▶ **WHAT IS EXPECTED**
Each line that contains the word "elements" is to be copied from the records below.

(Recorded data)
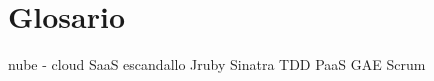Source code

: \documentclass[a4paper,openright,14pt]{book}
\begin{document}
\chapter{Glosario}\label{cap.glossary}

nube - cloud
SaaS
escandallo
Jruby
Sinatra
TDD
PaaS
GAE
Scrum
\end{document}
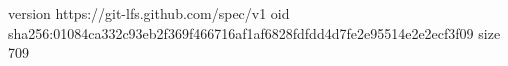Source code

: version https://git-lfs.github.com/spec/v1
oid sha256:01084ca332c93eb2f369f466716af1af6828fdfdd4d7fe2e95514e2e2ecf3f09
size 709

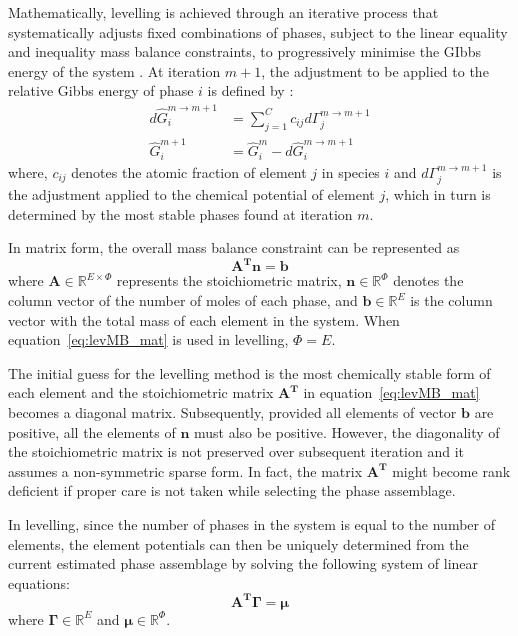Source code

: 	Mathematically, levelling is achieved through an iterative process that systematically adjusts fixed combinations of phases, subject to the linear equality and inequality mass balance constraints, to progressively minimise the GIbbs energy of the system \cite{Piro12a}. At iteration $m+1$, the adjustment to be applied to the relative Gibbs energy of phase $i$ is defined by \cite{Eriksson89}:
	\begin{equation} \label{eq:lev_adj}
		\begin{aligned}
			d \hat{G}_i^{m\rightarrow m+1} &= \sum_{j=1}^{C} c_{ij} d \Gamma_j^{m\rightarrow m+1}\\
			\hat{G}_i^{m+1} &= \hat{G}_i^{m} - d \hat{G}_i^{m\rightarrow m+1}
		\end{aligned}
	\end{equation}
	where, $c_{ij}$ denotes the atomic fraction of element $j$ in species $i$ and $d \Gamma_j^{m\rightarrow m+1}$ is the adjustment applied to the chemical potential of element $j$, which in turn is determined by the most stable phases found at iteration $m$.

	In  matrix form, the overall mass balance constraint can be represented as \cite{Piro12a}
	\begin{equation} \label{eq:levMB_mat}
		\mathbf{A^T} \mathbf{n}= \mathbf{b}
	\end{equation}
	where $\mathbf{A} \in \mathbb{R}^{E \times \Phi}$ represents the stoichiometric matrix, $\mathbf{n} \in \mathbb{R}^{\Phi }$ denotes the column vector of the number of moles of each phase, and $\mathbf{b} \in \mathbb{R}^{E}$ is the column vector with the total mass of each element in the system. When equation~\ref{eq:levMB_mat} is used in levelling, $\Phi = E$.

	The initial guess for the levelling method is the most chemically stable form of each element and the stoichiometric matrix $\mathbf{A^T}$ in equation~\eqref{eq:levMB_mat} becomes a diagonal matrix. Subsequently, provided all elements of vector $\mathbf{b}$ are positive, all the elements of $\mathbf{n}$ must also be positive. However, the diagonality of the stoichiometric matrix is not preserved over subsequent iteration and it assumes a non-symmetric sparse form. In fact, the matrix $\mathbf{A^T}$ might become rank deficient if proper care is not taken while selecting the phase assemblage.

	In levelling, since the number of phases in the system is equal to the number of elements, the element potentials can then be uniquely determined from the current estimated phase assemblage by solving the following system of linear equations:
	\begin{equation} \label{eq:levEP_mat}
		\mathbf{A^T} \boldsymbol{\Gamma} = \boldsymbol{\mu}
	\end{equation}
	where $\boldsymbol{\Gamma} \in \mathbb{R}^{E} $ and $\boldsymbol{\mu} \in \mathbb{R}^{\Phi}$.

▶ **RESULT**
	The initial guess for the levelling method is the most chemically stable form of each element and the stoichiometric matrix $\mathbf{A^T}$ in equation~\eqref{eq:levMB_mat} becomes a diagonal matrix. Subsequently, provided all elements of vector $\mathbf{b}$ are positive, all the elements of $\mathbf{n}$ must also be positive. However, the diagonality of the stoichiometric matrix is not preserved over subsequent iteration and it assumes a non-symmetric sparse form. In fact, the matrix $\mathbf{A^T}$ might become rank deficient if proper care is not taken while selecting the phase assemblage.
	In levelling, since the number of phases in the system is equal to the number of elements, the element potentials can then be uniquely determined from the current estimated phase assemblage by solving the following system of linear equations:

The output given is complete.